# Short video of Ziggy being cute with Baby



## Aly (Jul 30, 2007)

followed by some midless chatter...and an attempt to eat my camera...


----------



## Rosie (Aug 27, 2007)

Gorgeous as usual. Baby makes me laugh for some reason (don't worry in a nice way ) 

Also, Mine always bite the camera like that...its so annoying because they've broken it twice


----------



## Aly (Jul 30, 2007)

Rosie! Change the # of tiels you have in your profile!


----------



## Rosie (Aug 27, 2007)

Babyluv12 said:


> Rosie! Change the # of tiels you have in your profile!

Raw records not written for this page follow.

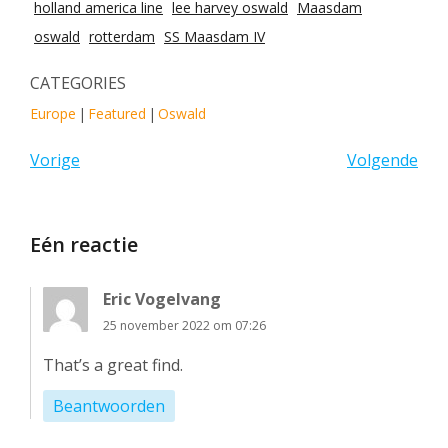
holland america line
lee harvey oswald
Maasdam
oswald
rotterdam
SS Maasdam IV
CATEGORIES
Europe
|
Featured
|
Oswald
Vorige
Volgende
Eén reactie
Eric Vogelvang
25 november 2022 om 07:26
That’s a great find.
Beantwoorden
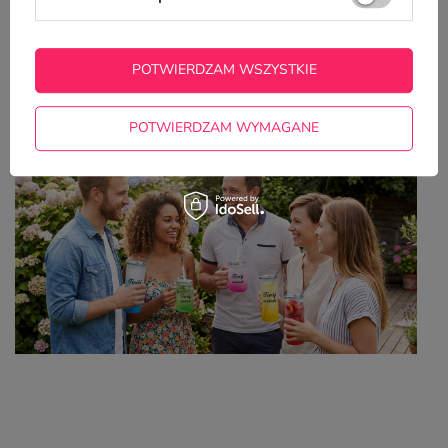
Z NASZEGO BLOGA
POTWIERDZAM WSZYSTKIE
Kolorowe kubki z własnym nadrukiem – idealny
wybór na lato
POTWIERDZAM WYMAGANE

Good point lol. Going off to do it right now.


----------



## Laura (Jul 30, 2007)

Minnie loved the video of Ziggy's chatter she was quite impressed with him bobbing her head and chatting back....lol


----------



## Aly (Jul 30, 2007)

laurago said:


> Minnie loved the video of Ziggy's chatter she was quite impressed with him bobbing her head and chatting back....lol


LOL! Maybe she thought it was Ollie


----------



## Laura (Jul 30, 2007)

Babyluv12 said:


> LOL! Maybe she thought it was Ollie


They do look alike don't they......LOL


----------



## Bea (Jul 26, 2007)

Ziggy is such a sweetie.


----------



## Sophia (Aug 11, 2007)

They are such cuties! Chatting to the mirror.Aww
Earl doesn't like the mirror when he see's himself he bites it. I think, he thinks it is another cockatiel. lol!


----------



## Laura (Jul 30, 2007)

sophiay said:


> Earl doesn't like the mirror when he see's himself he bites it. I think, he thinks it is another cockatiel. lol!


How old is Earl?

Its ok I got your answer to his age on another post...lol


----------



## Sophia (Aug 11, 2007)

laurago said:


> How old is Earl?
> 
> Its ok I got your answer to his age on another post...lol


LOL! we keep going around finding out the answers to some of our questions we have asked each other on other posts


----------



## Aly (Jul 30, 2007)

sophiay said:


> LOL! we keep going around finding out the answers to some of our questions we have asked each other on other posts


lol- yup- your little Earl is a Pearl!


----------



## kyliesmom07 (Dec 11, 2007)

Ok I have decided to start of a foundation to help cute birdies and Ziggy gets to come first hope ya don't mind but its for his best interest that he come live with me forever. Good now that we have that settled!


----------



## Aly (Jul 30, 2007)

kyliesmom07 said:


> Ok I have decided to start of a foundation to help cute birdies and Ziggy gets to come first hope ya don't mind but its for his best interest that he come live with me forever. Good now that we have that settled!


Over my dead body..LOL


----------



## xxxSpikexxx (Jul 30, 2007)

Cute  Spike likes the mirror too, when I pop him in front of the mirror the first thing he usually says is peekaboo


----------